It was one of those gloomy days, where I stare at the
raindrops trickling down the window, sipping a cup of tea and cynically reflecting
on the dismal realities of life.
(Okay, fine. I don’t actually ever do that. But it sounds
cool. Maybe I should try.)
It was actually a bright and sunny day, and I was walking
down a quiet, rural Indiana street, thinking about the dismal realities of
life, when I had a startlingly pleasant thought: In heaven, all of our
relationships will be healed.
The damage I’ve done to others will be fixed in spite of me.
There won’t be any awkward meetings. No bitter exchanges. No subtle
undercurrent of competition in every conversation.
I want to get there so badly. Because, in the Fall, we
ruined the most beautiful things the worst, I think. God is love, so we chose
hate. Our relationship with God was distorted forever, and so were our
relationships with each other.
Sometimes it hurts a lot. Not just dramatic betrayals or
arguments or heartbreaks, but the daily grind of sniping comments, lonely
Facebook posts, jealous thoughts, meanspirited letters to the editor, and
disappointed expectations—everything that tells us things weren’t supposed to
be this way.
Study people enough, and you’ll see it: the tiny ways we
hurt others, often the ones we love most. Study people enough, and you’ll start
to see it in yourself too.
Everyone talks about character like it’s a set of qualities
that people possess, like a collection of treasures in a hall of virtues,
neatly labeled and on display. Instead, I think character is a series of tiny
choices, every one making us into a slightly different kind of person.
Sometimes I think I’m good, when I look at the big-picture
kind of character, the one that feeds on accomplishments and acts of generosity
and service. But then I look closer and see the hundreds of barbs and missed
opportunities and selfish motivations that come out of me every day—and that
shows where my heart really is.
The solution isn’t something that I’ve read in inspirational
books, which tend to focus on the big things, like forgiving a major hurt,
conquering your fears, or getting rid of materialism. What I need to do is talk
to the freshman I don’t know instead of isolating myself with my good friends,
offer a guest my seat, remember someone’s name, stop treating every discussion
like a battle that I must win, and so on.
Like Naaman scoffing at Elisha’s command to bathe in the
river, I want to be told to do something more dramatic, something complicated
that could possibly be accompanied by an epic soundtrack.
The little choices scare me.

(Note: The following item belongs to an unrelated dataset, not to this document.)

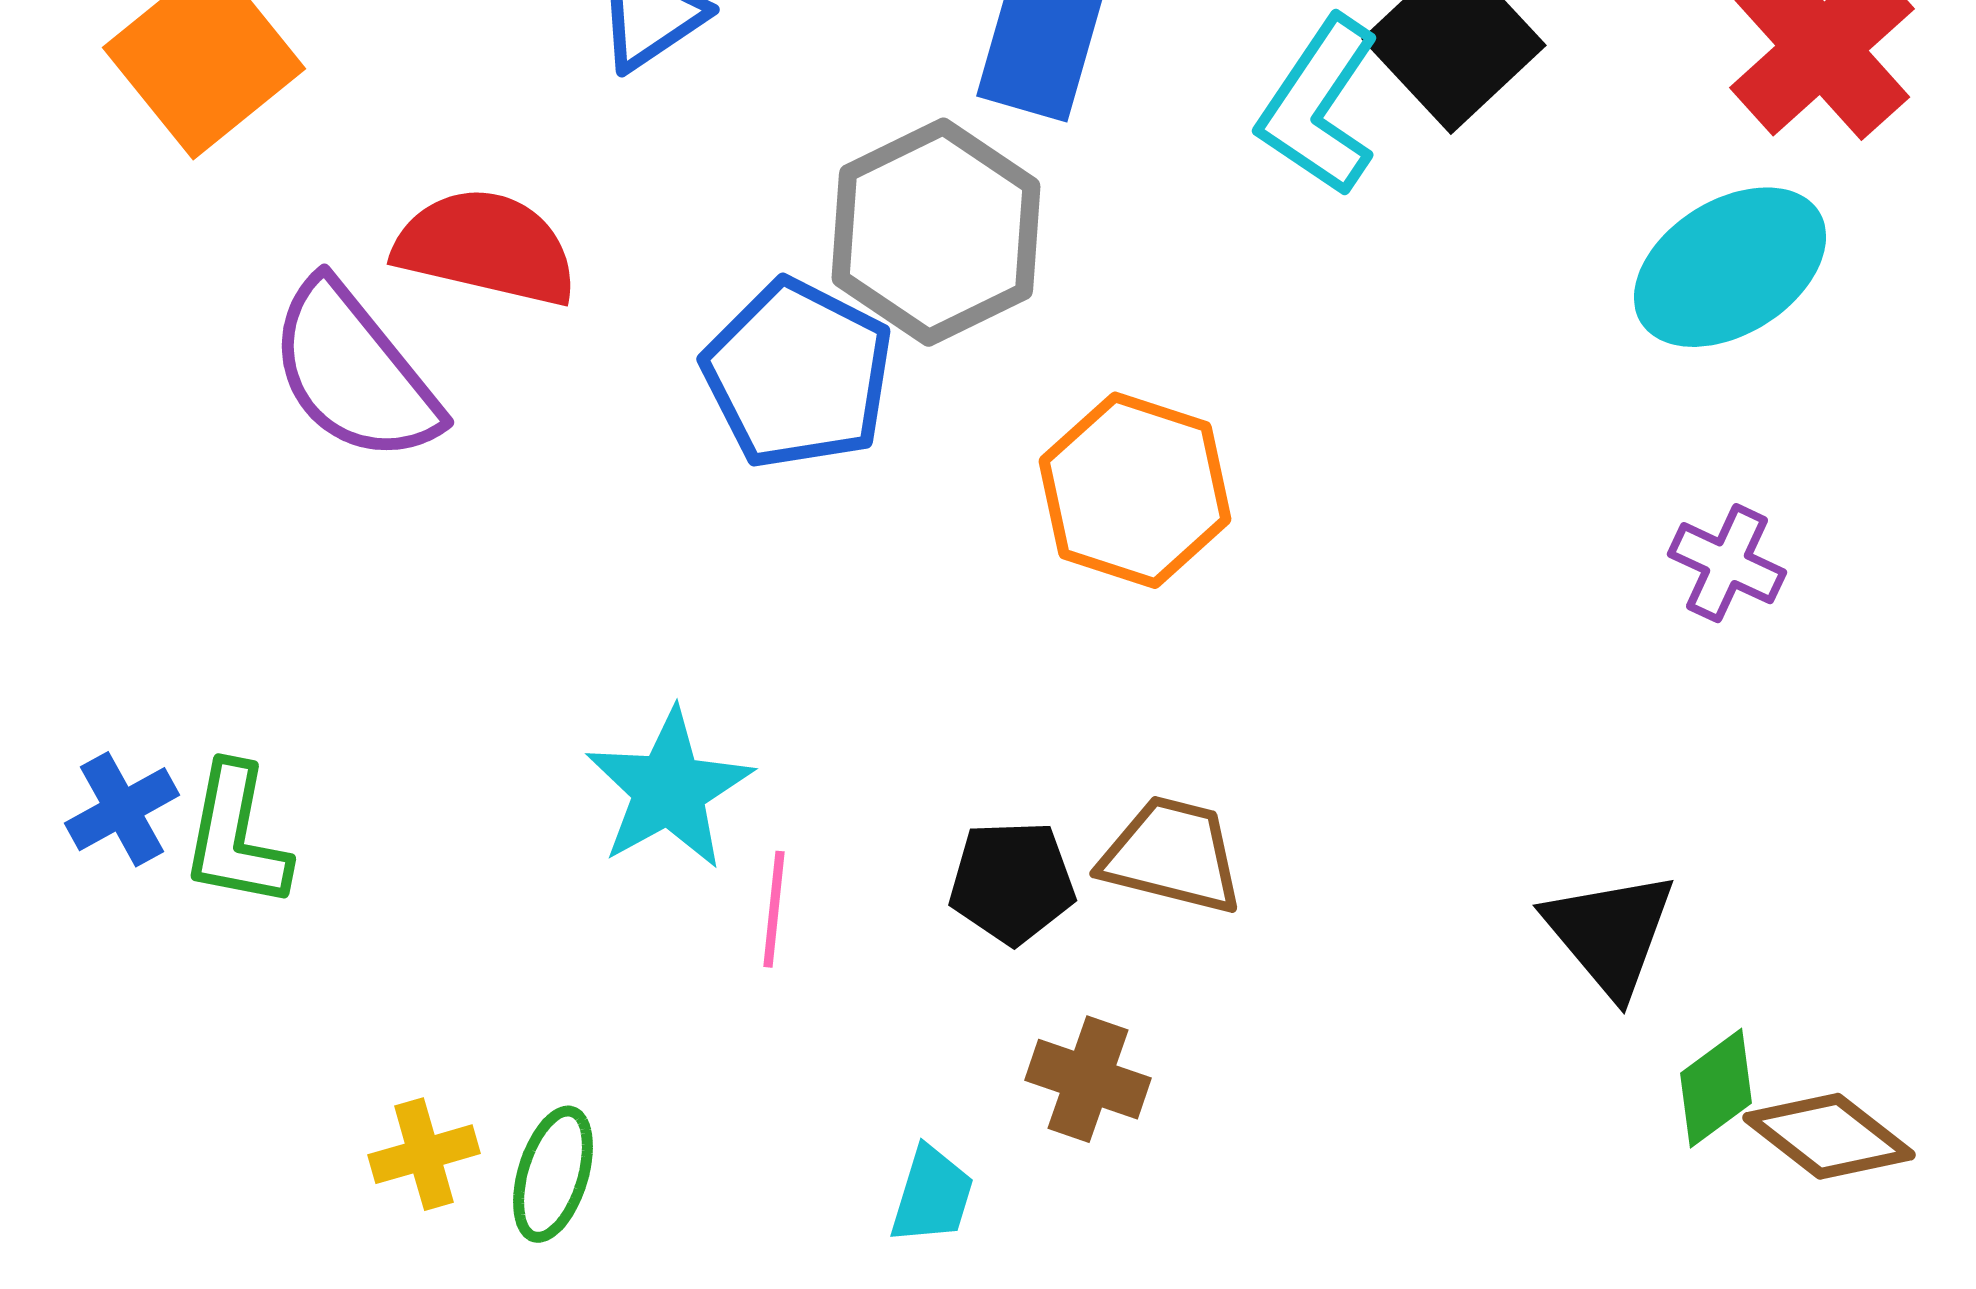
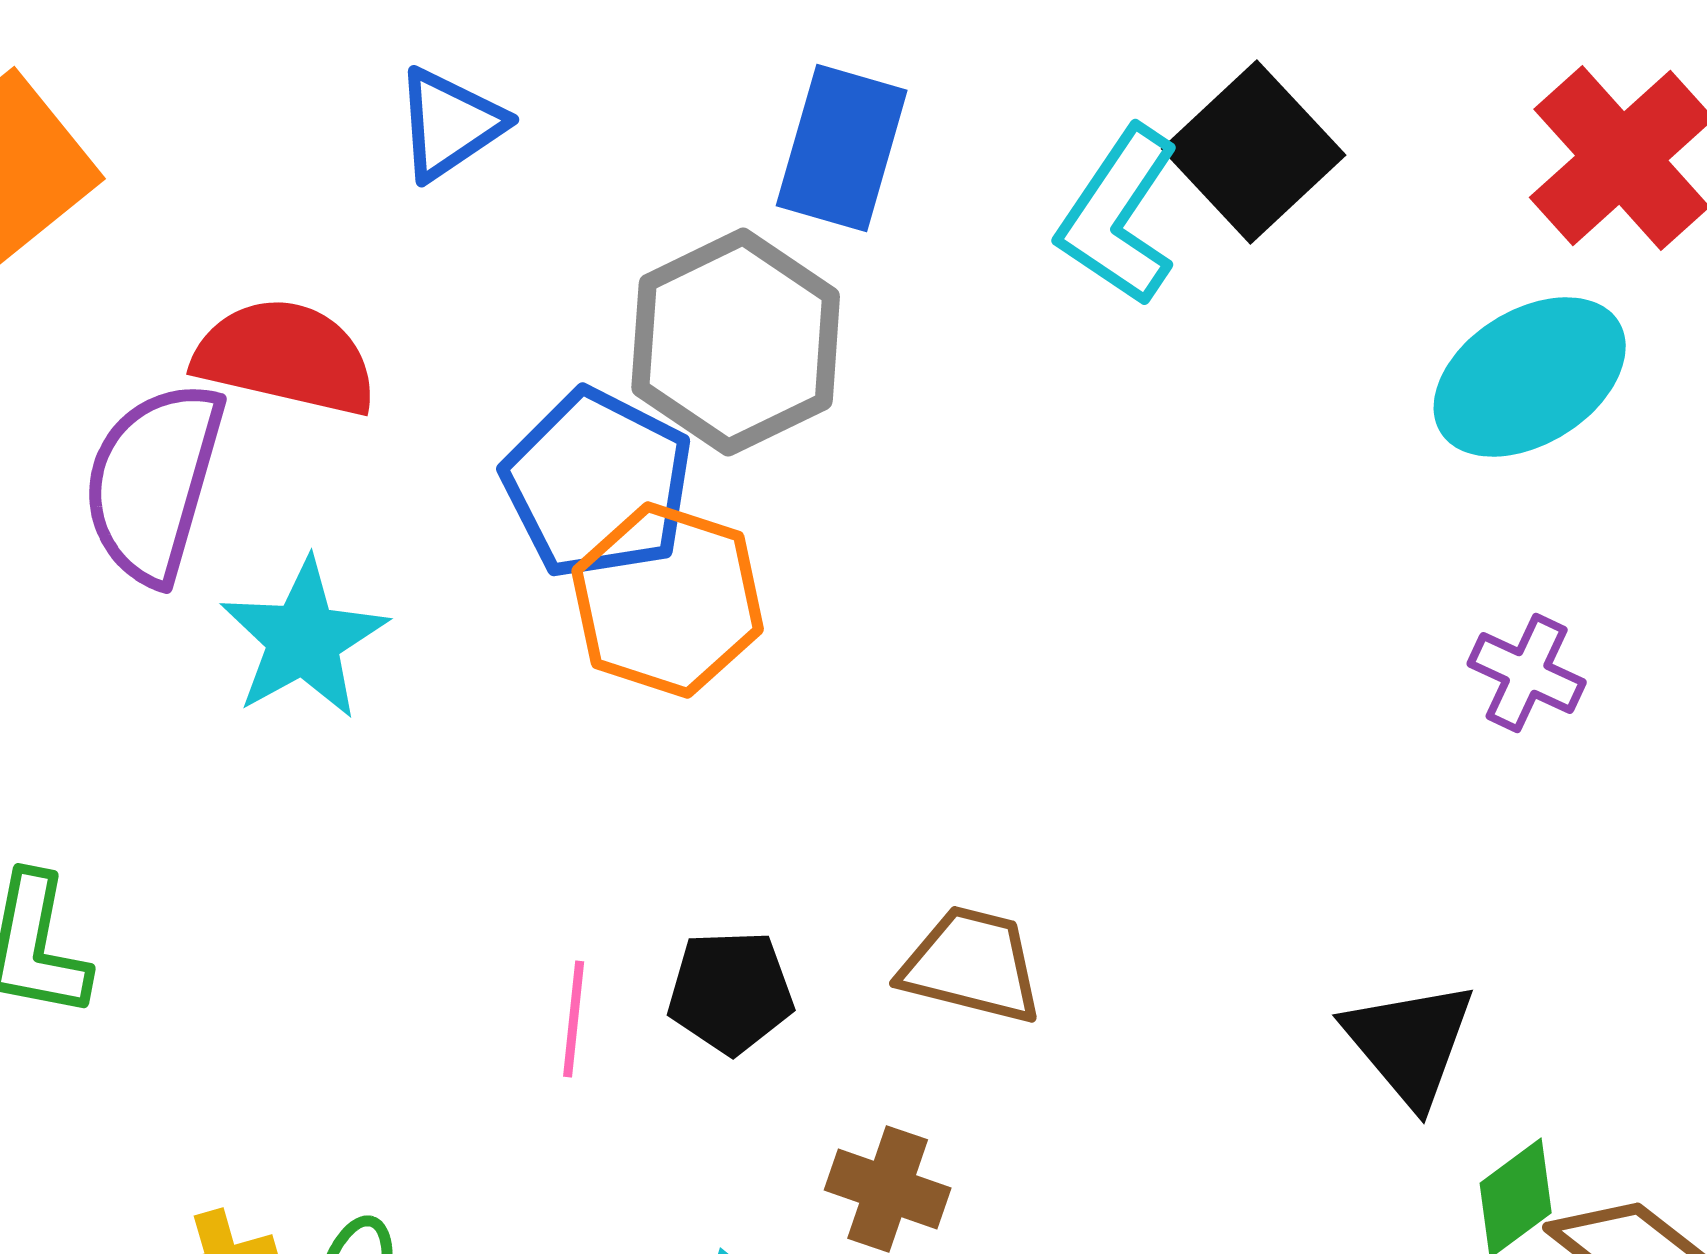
purple semicircle: (354, 372) -> (154, 482), turned 55
orange hexagon: (1135, 490) -> (668, 600), moved
cyan star: (669, 789) -> (304, 639), moved
black pentagon: (1012, 882) -> (731, 992), moved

Because I know I can make some
very right decisions every once in a while. But I’m not sure if I can make a
hundred tiny right decisions every hour of every day. I want to be a good
person overall without making the small good choices that get me there.
Maybe wisdom means noticing the hairline fractures between
who your tiny choices make you and who you ought to be. It’s like the way an
art critic can disapprove of a painting’s brushstrokes when I see a pretty cool
painting or an Olympic commentator can point out bobbles and errors where I
can’t find any. It takes a careful study of what’s right to really see what’s
wrong.
Yes, in heaven all of those minor flaws will be gone, but
why wait until then? Relationships matter because people matter, and they
matter now, not just once we hit eternity.